"There is no doubt about our absolute and complete dependence upon oil. We have passed from the stone age, to bronze, to iron, to the industrial age, and now to an age of oil. Without oil, American civilization as we know it could not exist"--Harold Ickes, Secretary of the Interior 1933-1946
I found this quotation in The Prize, a Pulitzer-winning monumental history of the oil industry first published in 1991. I don't think what Ickes said is an understatement. There is no modernity without oil--the two are more inseparable than we are with the internet, in my view. For oil, the reigning king of all commodities underlying the lives of us billions on the planet, is the foundation upon which digital technology rests. The hardware is not built without petroleum products, the software not developed without the churning wheels of an economy.

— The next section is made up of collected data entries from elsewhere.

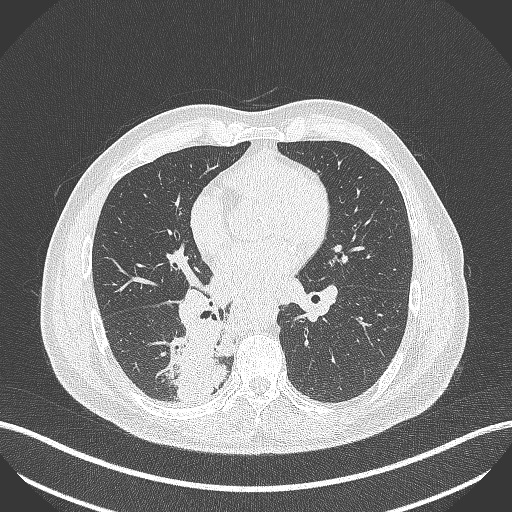
Chest CT, one axial slice; position 225 of 451 along the scan axis; 100 kVp; lung window (W 1500 / L -600 HU); 1 mm slice thickness; 512 × 512 image matrix, field of view 400 × 400 mm. Male patient, age 61 years. From the clinical record (not read from this slice): clinical TNM (as recorded): T1 N0 M0.
Outlined on this slice (rectangle marked by the reading radiologist):
- lung tumour (recorded histology: small cell carcinoma): bounding box (x1, y1, x2, y2) in pixels: (175, 311, 230, 403)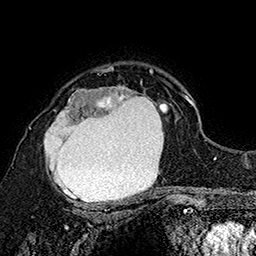
Breast MRI (dynamic contrast-enhanced), one axial slice. Slice 118 of 160 in the series (ordered by position). Cropped to one breast. Dynamic contrast-enhanced series, time point 2 of 7 at this slice position (early post-contrast). 1.5 T. TE 2.8 ms, TR 5.4 ms. 256 × 256 image matrix. Female patient.
Outlined on this slice (semi-automatic segmentation, software-assisted and operator-edited):
- enhancing-tissue mask used for the functional tumour volume (all voxels passing the contrast-enhancement thresholds inside the analysis volume; usually the tumour): bounding box [x1, y1, x2, y2] px = [30, 72, 169, 205]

That black substance permeates everything. It would be futile to try to list its products and their integral roles in daily life. I like how Ickes frames it as a tool, a technology akin to metalworking that defines human activity. Our collective knowledge of manipulating such substances is like a dense, irreplaceable nucleus.
Shifting away from oil, as we are presently trying to do, is to usher in a new era of history. The renewables revolution is the largest undertaking humanity has ever tried: a concerted, global effort to revamp an engine of incomprehensible scale on the fly. This is hydrocarbon world. To call the task ahead enormous is laughably understated.
One of my biggest takeaways from this book is how American dominance stemmed from our oil reserves. After the Civil War, this country industrialized like the Europeans & Japanese did, with coal fueling steam engines in locomotives and factories. But once the world's first oil well was drilled in Pennsylvania, American industrialization went to a new level. This denser, more-transportable fuel unlocked internal combustion, a superior mechanism with greater power and efficiency than any before.
I find it no coincidence that the British and Germans had coal under their lands, and they industrialized first. The Americans and Russians found oil under theirs, and they ruled the 20th century.
With this heavenly gift, the US catapulted to the top of the global power structure in short order. I was amazed to see how early the imperial powers of Europe came to rely on America as the enforcer of their colonial order. The sheer magnitude of this nation, supercharged by flammable liquid, was unparalleled well before WWI rolled around. Even by the turn of the century American industry, American oil, ruled.
The story of oil in the popular imagination is a Middle Eastern one. In reality it's an essential American one, from the beginning to now, from when we were a dominant producer to a dominant consumer to a dominant producer once more. Oil and America define each other. The story of our country is a story of how oil changed us.